**Instructions to follow:** All lines from the one containing "left front paw: (93, 194)" through the end of the entries below should appear in the answer exactly, with no others.

**Records from a dataset:**
========================================
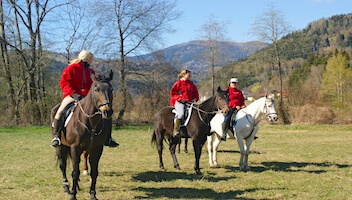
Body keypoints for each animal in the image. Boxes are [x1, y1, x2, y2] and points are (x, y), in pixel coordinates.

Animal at [51, 70, 113, 200]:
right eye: (96, 89)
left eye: (111, 89)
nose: (107, 111)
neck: (91, 122)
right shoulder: (75, 148)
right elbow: (75, 172)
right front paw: (73, 195)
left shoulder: (97, 149)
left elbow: (94, 172)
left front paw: (93, 194)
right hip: (61, 146)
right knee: (63, 165)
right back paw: (66, 187)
========================================
**Answer to this problem:**
left front paw: (93, 194)
right hip: (61, 146)
right knee: (63, 165)
right back paw: (66, 187)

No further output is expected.